Sessions in ort return a map of DynValues. These are values whose exact type is not known at compile time. You can determine a value’s type  via its .dtype() method.

You can also use fallible methods to extract data from this value - for example, DynValue::try_extract_tensor, which fails if the value is not a tensor. Often times though, you’ll want to reuse the same value which you are certain is a tensor - in which case, you can downcast the value.

Downcasting

Downcasting means to convert a dyn type like DynValue to stronger type like DynTensor. Downcasting can be performed using the .downcast() function on DynValue:

let value: ort::value::DynValue = outputs.remove("output0").unwrap(); let dyn_tensor: ort::value::DynTensor = value.downcast()?;

If value is not actually a tensor, the downcast() call will fail.

Stronger types

DynTensor means that the type is a tensor, but the element type is unknown. There are also DynSequences and DynMaps, which have the same meaning - the kind of value is known, but the element/key/value types are not.

The strongly typed variants of these types - Tensor<T>, Sequence<T>, and Map<K, V>, can be directly downcasted to, too:

let dyn_value: ort::value::DynValue = outputs.remove("output0").unwrap(); let f32_tensor: ort::value::Tensor<f32> = dyn_value.downcast()?;

If value is not a tensor, or if the element type of the value does not match what was requested (f32), the downcast() call will fail.

Stronger typed values have infallible variants of the .try_extract_* methods:

// We could try to extract a tensor directly from a `DynValue`... let f32_array: ArrayViewD<f32> = dyn_value.try_extract_array()?; // Or, we can first onvert it to a tensor, and then extract afterwards: let tensor: ort::value::Tensor<f32> = dyn_value.downcast()?; let f32_array = tensor.extract_array(); // no `?` required, this will never fail!

Provided records:
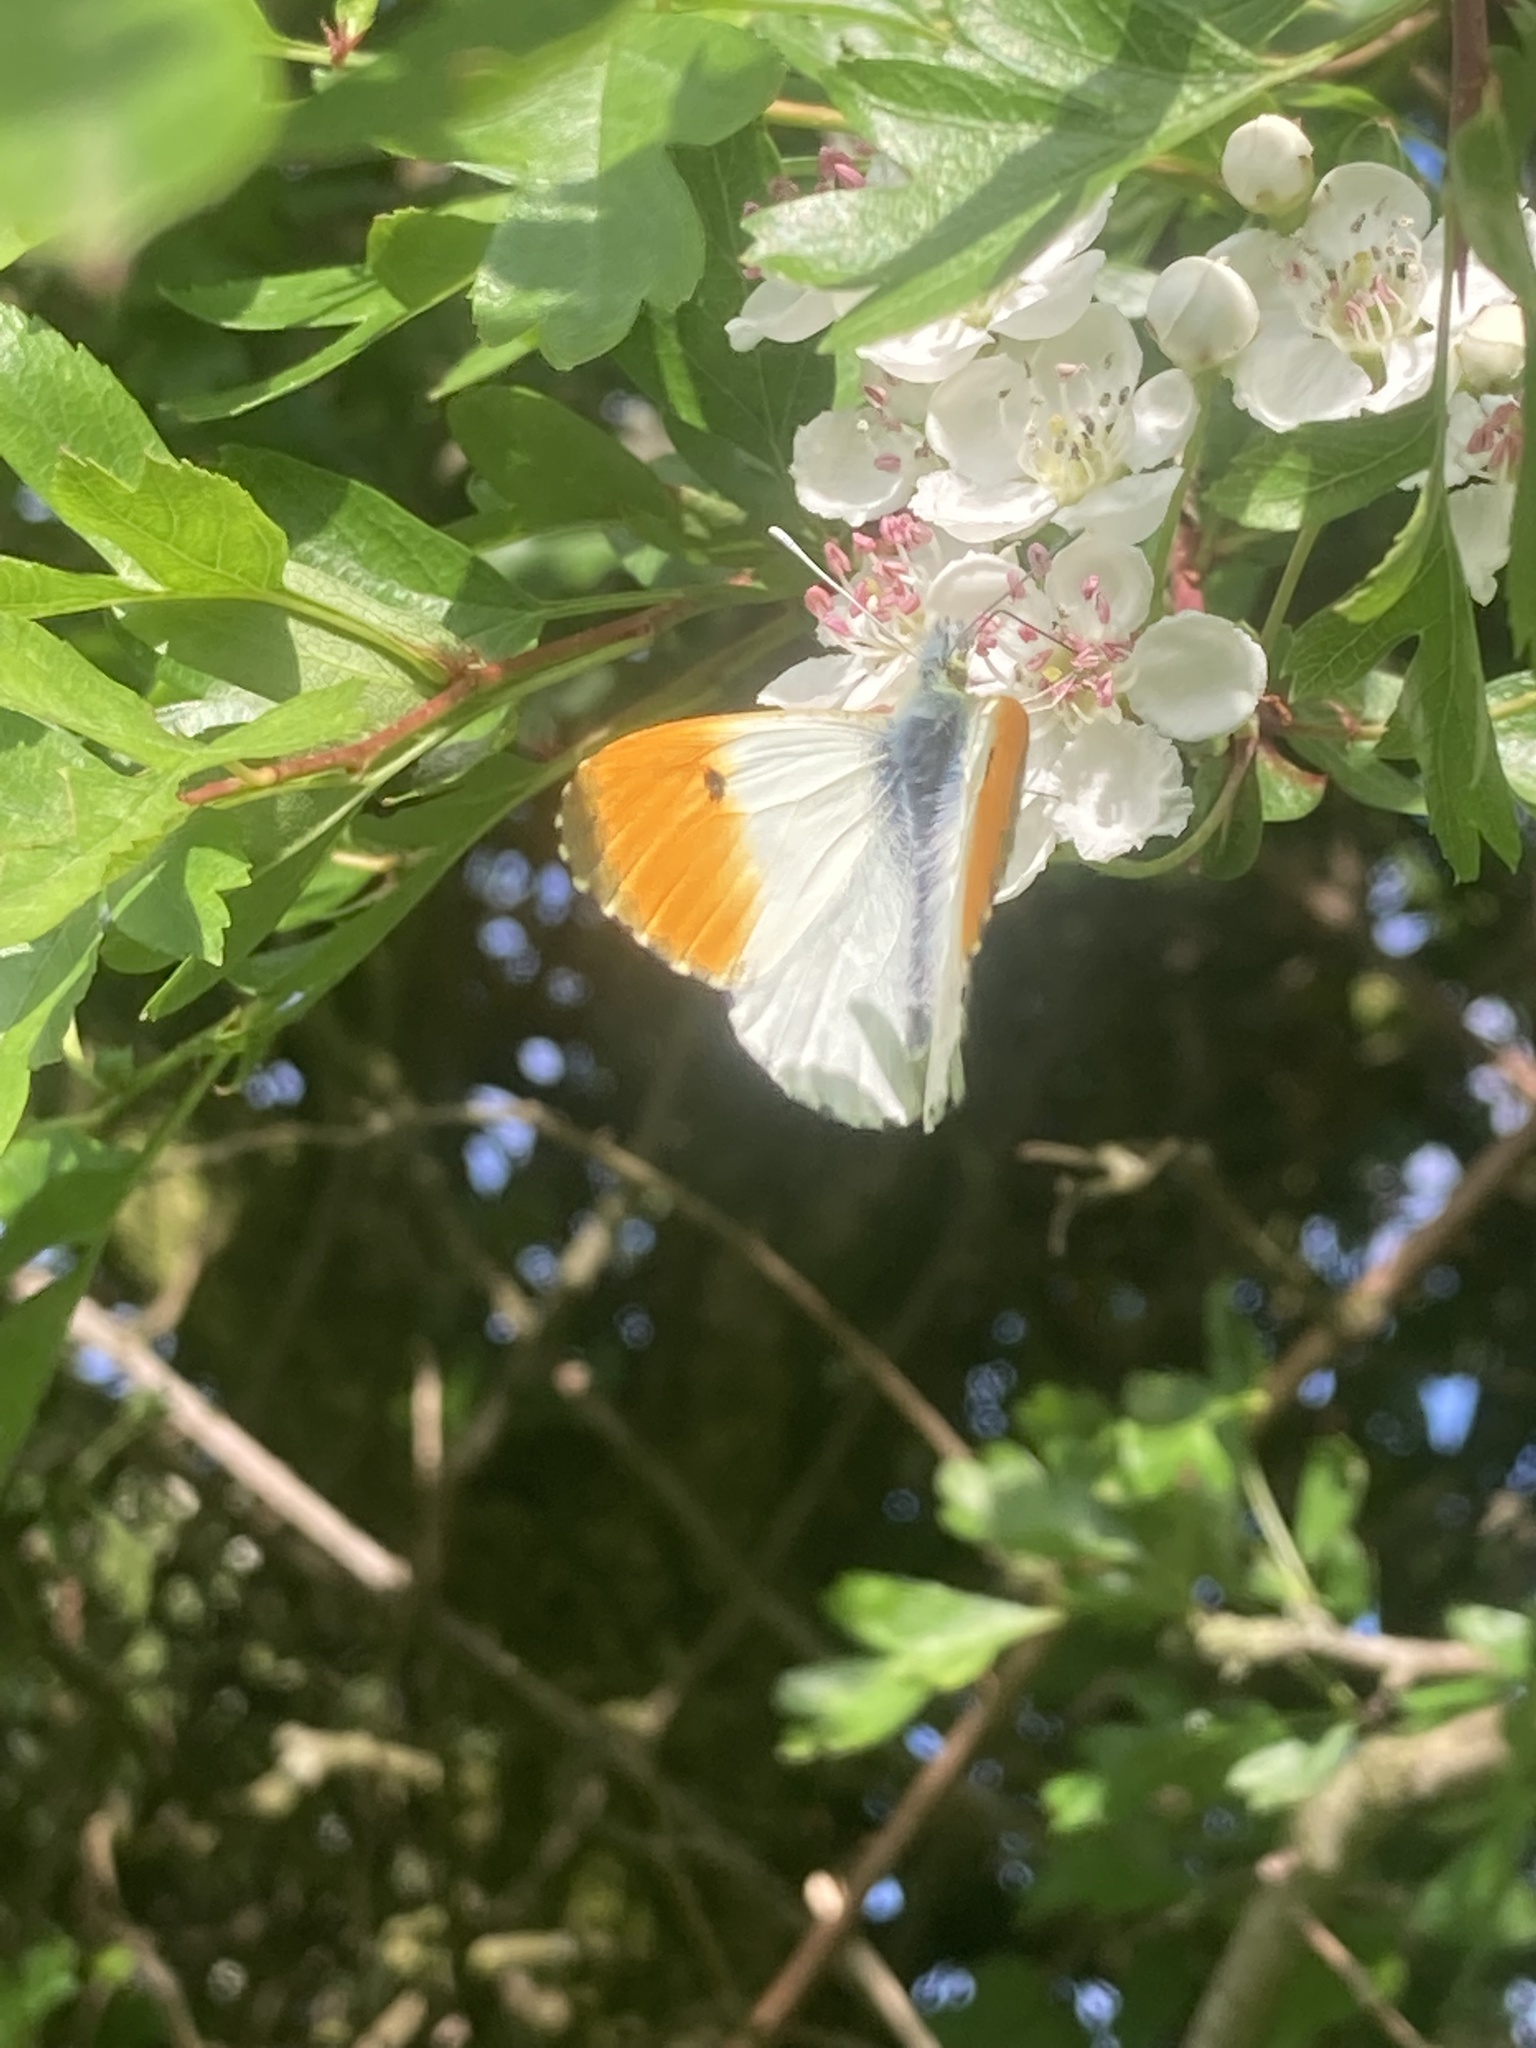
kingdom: Animalia
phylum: Arthropoda
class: Insecta
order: Lepidoptera
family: Pieridae
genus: Anthocharis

Problem statement:
Answer these about the passage on ort values:
(a) Which method reveals a value's type?
(b) What does DynTensor indicate about a value?
(c) When will downcasting a DynValue to Tensor<f32> fail?
The listing plays no part in this.

Reply:
(a) The .dtype() method.
(b) The value is a tensor, but its element type is unknown.
(c) It fails if the value is not a tensor, or if its element type does not match f32.